● **Provided text**:
Start of Block
The most common interpretation is that these theorems prove that at the Big Bang and in the astrophysical collapse of a black hole, we really do get densities as extreme as the Planck density.

I don't think any professional physicists believe that the process of forming a singularity proceeds as described in the singularity theorems to densities beyond the Planck density. It's widely accepted that under these conditions, quantum effects are strong and we can't trust classical GR.

There is a little more wiggle room for the idea that the density might stop short of the Planck density. There is a field of semiclassical gravity (e.g., Visser 2009), and if you take their techniques seriously, it's possible that in the astrophysical collapse of a black hole, classical GR fails far below the Planck scale. I think very few relativists or people working on quantum gravity would be willing to bet a six-pack that this is right, because there are serious questions as to the validity of the techniques used in semiclassical gravity. (They have to do some pretty funky renormalizations, and there is no contact with experiment.)
End of Block
● **Task list**:
- a) Using the passage on singularities and the Planck density, decide whether each statement agrees with it: (i) It is widely held that quantum effects are strong under these conditions, so classical GR cannot be trusted. (ii) The techniques of semiclassical gravity have been tested against experiment. (iii) Many relativists would bet that classical GR fails far below the Planck scale. Answer yes or no for each, and quote the deciding words of the passage.
- b) In the passage on singularities and the Planck density, which work is cited as an example of the field of semiclassical gravity?
- c) Carry on the passage on singularities and the Planck density from the point where it stops.
The entries are separate material, unrelated to the passage on singularities and the Planck density.

● **Data section**:
Start of Block
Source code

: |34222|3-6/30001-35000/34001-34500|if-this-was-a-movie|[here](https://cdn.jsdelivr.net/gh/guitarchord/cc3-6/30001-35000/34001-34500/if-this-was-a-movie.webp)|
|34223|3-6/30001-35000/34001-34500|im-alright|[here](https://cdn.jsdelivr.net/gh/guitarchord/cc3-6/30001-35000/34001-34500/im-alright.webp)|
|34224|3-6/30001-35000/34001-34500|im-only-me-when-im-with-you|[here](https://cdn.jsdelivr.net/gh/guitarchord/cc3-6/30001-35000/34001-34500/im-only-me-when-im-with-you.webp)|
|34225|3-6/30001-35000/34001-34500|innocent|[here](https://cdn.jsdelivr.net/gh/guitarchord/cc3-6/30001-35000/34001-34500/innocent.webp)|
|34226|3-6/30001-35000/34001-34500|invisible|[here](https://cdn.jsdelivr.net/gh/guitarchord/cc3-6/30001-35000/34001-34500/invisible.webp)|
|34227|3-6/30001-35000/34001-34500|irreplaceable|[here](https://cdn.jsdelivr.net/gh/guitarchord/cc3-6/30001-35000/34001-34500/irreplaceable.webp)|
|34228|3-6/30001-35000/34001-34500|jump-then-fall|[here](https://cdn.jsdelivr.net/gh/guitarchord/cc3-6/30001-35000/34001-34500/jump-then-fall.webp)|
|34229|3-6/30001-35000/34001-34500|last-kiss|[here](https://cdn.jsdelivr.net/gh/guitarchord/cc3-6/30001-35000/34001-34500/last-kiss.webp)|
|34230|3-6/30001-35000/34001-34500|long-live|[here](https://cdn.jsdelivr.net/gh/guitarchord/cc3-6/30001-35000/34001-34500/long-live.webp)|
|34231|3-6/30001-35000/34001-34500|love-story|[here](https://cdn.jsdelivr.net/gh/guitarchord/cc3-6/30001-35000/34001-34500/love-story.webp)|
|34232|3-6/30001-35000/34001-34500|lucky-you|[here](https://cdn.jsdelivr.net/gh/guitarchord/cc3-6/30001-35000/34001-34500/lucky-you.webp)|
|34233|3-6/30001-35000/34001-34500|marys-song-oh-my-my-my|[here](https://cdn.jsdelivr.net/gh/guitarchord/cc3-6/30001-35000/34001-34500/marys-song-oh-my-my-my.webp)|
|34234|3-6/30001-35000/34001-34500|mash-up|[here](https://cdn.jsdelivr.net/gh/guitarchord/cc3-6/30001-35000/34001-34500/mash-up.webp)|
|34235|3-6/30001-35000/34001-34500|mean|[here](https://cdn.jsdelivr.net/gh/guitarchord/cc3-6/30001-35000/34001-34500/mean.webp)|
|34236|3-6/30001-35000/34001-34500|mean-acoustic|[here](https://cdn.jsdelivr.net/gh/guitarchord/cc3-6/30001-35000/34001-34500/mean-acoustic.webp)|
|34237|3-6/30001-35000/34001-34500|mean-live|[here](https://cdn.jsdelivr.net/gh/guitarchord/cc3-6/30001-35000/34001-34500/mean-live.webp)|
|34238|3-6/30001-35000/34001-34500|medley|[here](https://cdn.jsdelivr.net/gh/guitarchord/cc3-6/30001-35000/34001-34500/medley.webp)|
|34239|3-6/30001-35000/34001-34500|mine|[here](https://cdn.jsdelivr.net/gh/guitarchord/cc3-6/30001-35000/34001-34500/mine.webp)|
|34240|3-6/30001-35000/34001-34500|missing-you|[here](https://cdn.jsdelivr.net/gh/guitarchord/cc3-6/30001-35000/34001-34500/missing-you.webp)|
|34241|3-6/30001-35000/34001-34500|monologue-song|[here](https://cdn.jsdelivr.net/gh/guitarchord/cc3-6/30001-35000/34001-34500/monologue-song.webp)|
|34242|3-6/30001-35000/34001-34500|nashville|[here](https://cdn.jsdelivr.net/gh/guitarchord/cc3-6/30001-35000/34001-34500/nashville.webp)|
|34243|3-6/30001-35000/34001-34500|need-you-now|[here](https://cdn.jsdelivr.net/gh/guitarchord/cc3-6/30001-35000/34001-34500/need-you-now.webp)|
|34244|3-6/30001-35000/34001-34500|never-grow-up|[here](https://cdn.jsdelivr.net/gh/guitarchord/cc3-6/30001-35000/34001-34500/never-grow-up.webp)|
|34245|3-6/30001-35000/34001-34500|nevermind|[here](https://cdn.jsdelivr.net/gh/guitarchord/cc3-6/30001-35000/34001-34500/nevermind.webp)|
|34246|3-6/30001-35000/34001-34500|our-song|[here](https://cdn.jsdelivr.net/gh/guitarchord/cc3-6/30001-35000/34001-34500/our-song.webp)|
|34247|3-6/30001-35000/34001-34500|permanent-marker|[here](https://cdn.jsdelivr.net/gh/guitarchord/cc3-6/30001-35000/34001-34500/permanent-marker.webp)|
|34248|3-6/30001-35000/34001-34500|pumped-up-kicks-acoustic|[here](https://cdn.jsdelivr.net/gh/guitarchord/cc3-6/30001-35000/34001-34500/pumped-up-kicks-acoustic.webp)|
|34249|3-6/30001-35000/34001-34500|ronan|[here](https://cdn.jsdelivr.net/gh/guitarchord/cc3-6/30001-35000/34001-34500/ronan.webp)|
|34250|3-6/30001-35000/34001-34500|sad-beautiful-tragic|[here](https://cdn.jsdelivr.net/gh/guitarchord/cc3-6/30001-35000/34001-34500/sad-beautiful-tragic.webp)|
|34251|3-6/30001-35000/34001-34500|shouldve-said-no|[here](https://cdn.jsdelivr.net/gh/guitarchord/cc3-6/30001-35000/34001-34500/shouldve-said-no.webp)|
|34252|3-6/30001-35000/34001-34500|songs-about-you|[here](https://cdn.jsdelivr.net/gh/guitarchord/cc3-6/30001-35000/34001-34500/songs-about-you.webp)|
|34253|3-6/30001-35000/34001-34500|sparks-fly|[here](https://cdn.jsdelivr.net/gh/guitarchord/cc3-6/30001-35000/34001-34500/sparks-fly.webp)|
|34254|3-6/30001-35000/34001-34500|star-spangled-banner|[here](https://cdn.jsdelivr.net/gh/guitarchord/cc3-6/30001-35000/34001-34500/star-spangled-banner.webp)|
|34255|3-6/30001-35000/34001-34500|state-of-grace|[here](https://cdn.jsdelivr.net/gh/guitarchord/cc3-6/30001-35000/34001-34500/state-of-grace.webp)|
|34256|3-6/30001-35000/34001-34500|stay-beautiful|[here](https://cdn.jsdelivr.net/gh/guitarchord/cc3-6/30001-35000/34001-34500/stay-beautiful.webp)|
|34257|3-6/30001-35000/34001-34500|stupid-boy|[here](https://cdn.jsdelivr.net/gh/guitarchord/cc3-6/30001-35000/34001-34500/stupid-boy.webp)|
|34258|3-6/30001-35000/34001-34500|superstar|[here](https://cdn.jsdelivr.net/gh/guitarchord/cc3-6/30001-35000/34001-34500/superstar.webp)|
End of Block
Start of Block
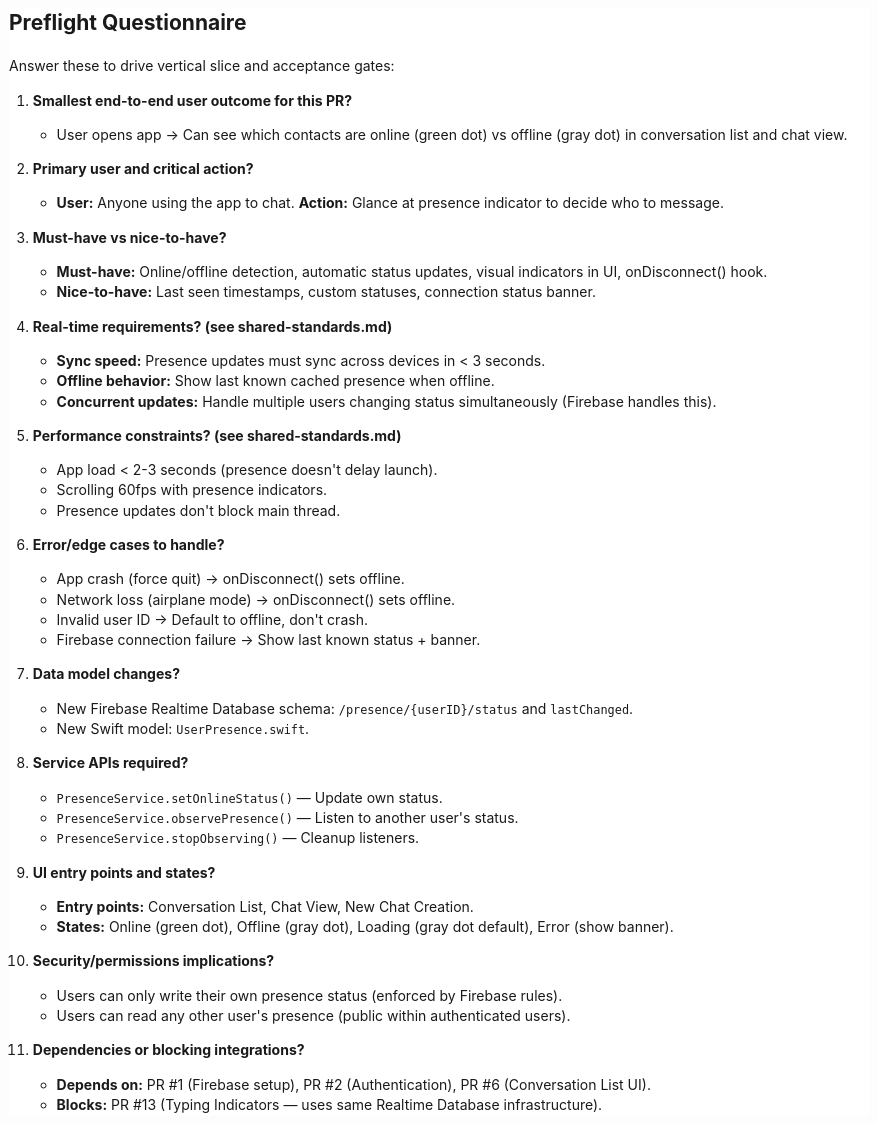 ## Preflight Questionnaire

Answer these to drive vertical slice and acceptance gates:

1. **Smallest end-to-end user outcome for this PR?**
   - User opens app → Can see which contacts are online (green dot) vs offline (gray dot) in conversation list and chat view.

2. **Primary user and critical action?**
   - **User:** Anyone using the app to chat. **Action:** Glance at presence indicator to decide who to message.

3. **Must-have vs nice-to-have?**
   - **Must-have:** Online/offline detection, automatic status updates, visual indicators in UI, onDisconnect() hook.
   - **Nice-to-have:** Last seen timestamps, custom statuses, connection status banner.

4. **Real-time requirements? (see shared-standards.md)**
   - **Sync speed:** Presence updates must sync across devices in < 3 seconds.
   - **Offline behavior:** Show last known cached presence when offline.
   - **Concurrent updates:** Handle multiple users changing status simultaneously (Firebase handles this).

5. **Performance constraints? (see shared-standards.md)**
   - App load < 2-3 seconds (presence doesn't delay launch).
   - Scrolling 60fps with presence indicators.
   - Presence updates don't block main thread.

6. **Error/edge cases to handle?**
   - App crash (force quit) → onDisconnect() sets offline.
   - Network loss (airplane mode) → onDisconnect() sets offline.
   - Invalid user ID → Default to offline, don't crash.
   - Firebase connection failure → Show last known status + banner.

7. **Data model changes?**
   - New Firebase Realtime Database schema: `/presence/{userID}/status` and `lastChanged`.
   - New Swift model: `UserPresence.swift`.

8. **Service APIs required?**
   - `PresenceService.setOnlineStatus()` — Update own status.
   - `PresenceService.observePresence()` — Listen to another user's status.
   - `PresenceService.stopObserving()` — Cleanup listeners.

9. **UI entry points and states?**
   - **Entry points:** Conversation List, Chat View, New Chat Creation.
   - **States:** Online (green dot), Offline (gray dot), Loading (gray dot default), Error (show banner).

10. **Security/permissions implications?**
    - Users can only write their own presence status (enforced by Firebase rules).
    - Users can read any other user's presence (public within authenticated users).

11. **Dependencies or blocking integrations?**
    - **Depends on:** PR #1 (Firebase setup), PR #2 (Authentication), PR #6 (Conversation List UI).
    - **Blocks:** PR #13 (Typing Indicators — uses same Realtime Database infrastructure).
End of Block
Start of Block
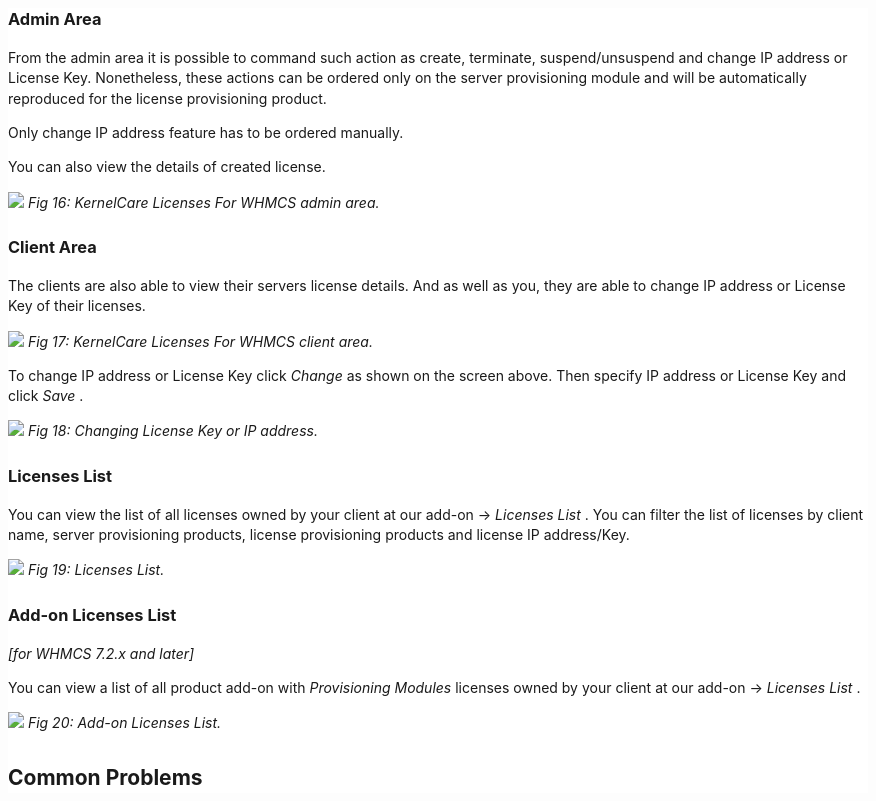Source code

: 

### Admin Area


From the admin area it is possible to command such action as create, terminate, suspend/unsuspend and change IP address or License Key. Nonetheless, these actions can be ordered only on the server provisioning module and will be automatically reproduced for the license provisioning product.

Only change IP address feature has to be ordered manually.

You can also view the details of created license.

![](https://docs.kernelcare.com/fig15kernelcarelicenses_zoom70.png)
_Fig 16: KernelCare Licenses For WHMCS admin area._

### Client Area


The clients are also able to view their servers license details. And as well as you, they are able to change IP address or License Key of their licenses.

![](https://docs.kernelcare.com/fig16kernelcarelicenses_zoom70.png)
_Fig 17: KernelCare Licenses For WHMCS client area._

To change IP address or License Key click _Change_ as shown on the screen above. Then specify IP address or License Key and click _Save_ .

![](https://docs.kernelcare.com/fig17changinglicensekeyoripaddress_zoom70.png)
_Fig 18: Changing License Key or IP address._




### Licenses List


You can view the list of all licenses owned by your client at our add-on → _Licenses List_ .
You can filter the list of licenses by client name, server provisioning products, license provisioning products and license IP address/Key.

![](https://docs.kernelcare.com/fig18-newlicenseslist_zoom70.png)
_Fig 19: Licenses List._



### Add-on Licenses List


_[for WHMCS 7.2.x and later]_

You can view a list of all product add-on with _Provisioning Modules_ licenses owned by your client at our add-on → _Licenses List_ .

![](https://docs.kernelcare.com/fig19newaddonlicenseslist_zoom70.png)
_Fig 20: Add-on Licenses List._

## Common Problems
End of Block
● **Results by task**:
- a)
(i) Yes: "It's widely accepted that under these conditions, quantum effects are strong and we can't trust classical GR."
(ii) No: "there is no contact with experiment."
(iii) No: "I think very few relativists or people working on quantum gravity would be willing to bet a six-pack that this is right"

- b) Visser 2009.

- c)
The short answer is that the "singularity" of which you speak is a mathematical artifact that only arises under certain conditions, and cannot meaningfully be said to exist. A black hole consists of an event horizon and nothing else.

The first sentence is reasonably accurate, if you keep in mind that there is indeed something very, very dense inside a black hole, and the early universe was indeed very, very dense. The second sentence sounds silly, although maybe it would be less absurd if put in context. Mass-energy is locally conserved in GR, so the mass of the collapsing body has to be in there somewhere.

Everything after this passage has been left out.